Lo visible y lo invisible: El inicio del Pontificado

El principio fundamental del Cristianismo es la Encarnación: El misterio de Dios - Invisible e Inefable - nos sale al encuentro en la humanidad de Jesús de Nazaret, su Hijo encarnado. Dios, a quien no podemos ver en la tierra, ha dado una imagen de Sí mismo en la figura de Jesús, nacido en Belén, muerto en la Cruz, Resucitado a los tres días para nunca más morir. Jesús es la Palabra divina que ha hablado en palabras humanas, para que los hombres, interlocutores de ese diálogo, pudiésemos “oír” y “responder". Cristo es el “universal concreto", el “Todo en el fragmento", Dios hecho hombre.

Unida a Cristo, la Iglesia es, en medio del mundo, “sacramento"; es decir, signo e instrumento, de la cercanía y de la proximidad de nuestro Dios. La Iglesia es la “realidad compleja” - humana y divina - , el canal de la gracia, a través del cual se difunde en el mundo el amor misericordioso de Dios.

Quien quiera conocer qué es la Iglesia que contemple su liturgia, su culto. Una antigua máxima cristiana reza: “Lex orandi, lex credendi", la norma de la oración se corresponde a la norma de la fe. Los contenidos se la fe se expresan plásticamente en las palabras y en los ritos que conforman el culto cristiano.

Así sucede en la “Santa Misa para el inicio del ministerio petrino", la celebración solemne en la que el nuevo Obispo de Roma, el Papa, comienza su tarea de Pastor de la Iglesia Universal. Esta Misa no es un discurso, es una acción sagrada cargada de simbolismo.

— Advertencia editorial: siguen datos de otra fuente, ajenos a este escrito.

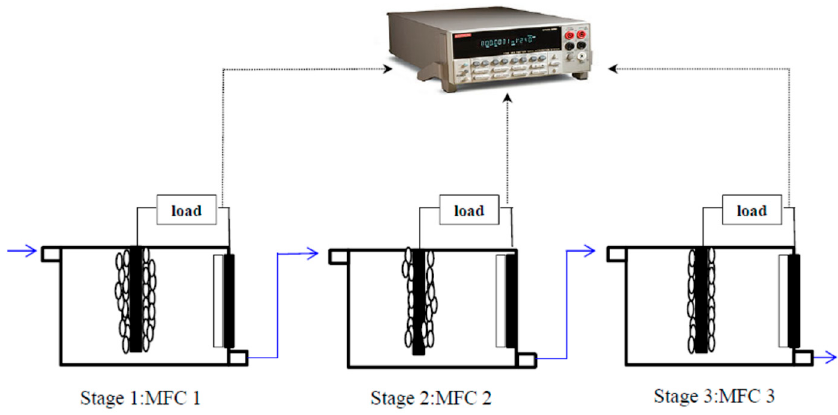
Figure 1. Schematic configuration of three-stage SCMFC system.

En el Papa se hace hoy presente el ministerio de Pedro: “Tú eres Pedro y sobre esta piedra edificaré mi Iglesia". El Sumo Pontífice, acompañado por los Patriarcas de las Iglesias Orientales, baja al sepulcro de San Pedro, en la Basílica Vaticana, para orar, y para incensar la tumba del Príncipe de los Apóstoles. Desde allí se inicia la procesión hacia la Basílica, mientras se cantan las “Laudes Regiae", Las Letanías de los Santos. Una invocación que pone de manifiesto que el Papa no está solo. Es más, ningún creyente está solo, sino siempre acompañado, guiado y conducido por los amigos de Dios, por la muchedumbre inmensa de los santos.

Al Santo Padre se le impone el palio, una insignia de lana blanca que pende de los hombros sobre el pecho. Es una señal de yugo suave de Cristo, que no nos hace esclavos sino libres y, asimismo, una imagen del Buen Pastor que carga sobre sus hombros la oveja perdida. La misión del Papa es una misión de amor, de misericordia, de compasión, que prolonga en el tiempo el amor misericordioso del Señor.